Settlement Agreements are conducted in 4-way meetings with each party and their respective collaborative lawyers negotiating what is important to each party. Each party will get a chance to speak and to listen. Upon hearing what is important to each party, creative solutions are developed to ensure that they are acceptable to each party and are best for everyone affected.

In between meetings, there is minimal communication between the parties other than setting up the next meeting. However, each party is expected to use the time in between meetings to work with their divorce coach or child specialist, work on fact finding, and/or address needs and concerns raised at the meeting.

each party still has independent legal advice

The lawyer for each party is not neutral even though committed to the collaborative process; they have a duty to represent their respective clients. The divorce coach can be a neutral participant or work for one party only. As far as the financial professionals, such as a financial planner, tax advisor, or Chartered Business Valuator, they are retained as neutral advisors to assist both parties.

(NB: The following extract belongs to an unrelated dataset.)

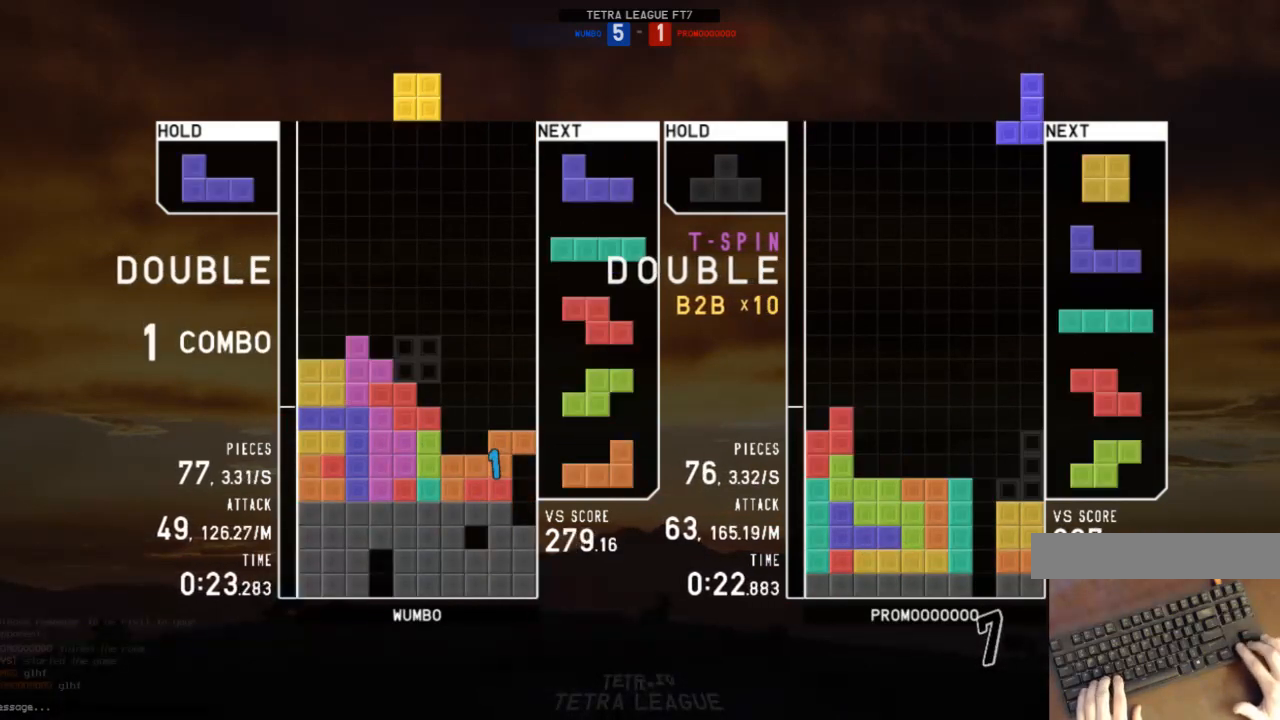
{"keys": ["down", "left"], "events": [[33, "right", "down"], [100, "right", "up"], [200, "right", "down"], [233, "down", "down"], [333, "down", "up"], [333, "shift", "down"], [367, "right", "up"], [433, "left", "down"], [433, "shift", "up"], [467, "down", "down"]]}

The advantages of using the Collaborative Divorce Process include privacy, open communication, control over the process to make final decisions, control over the timetable, and better buy-in when implementing the settlement plan. Through the process, each party is less stressed as they are not preparing for war – it shifts their perspective to working together to achieve mutually acceptable solutions. Each party becomes more aware of the needs and concerns of the other, and of their children, as well as gaining knowledge of the family’s financial situation such as income and expenses and the assets and liabilities of the family. Each party is more prepared to move forward.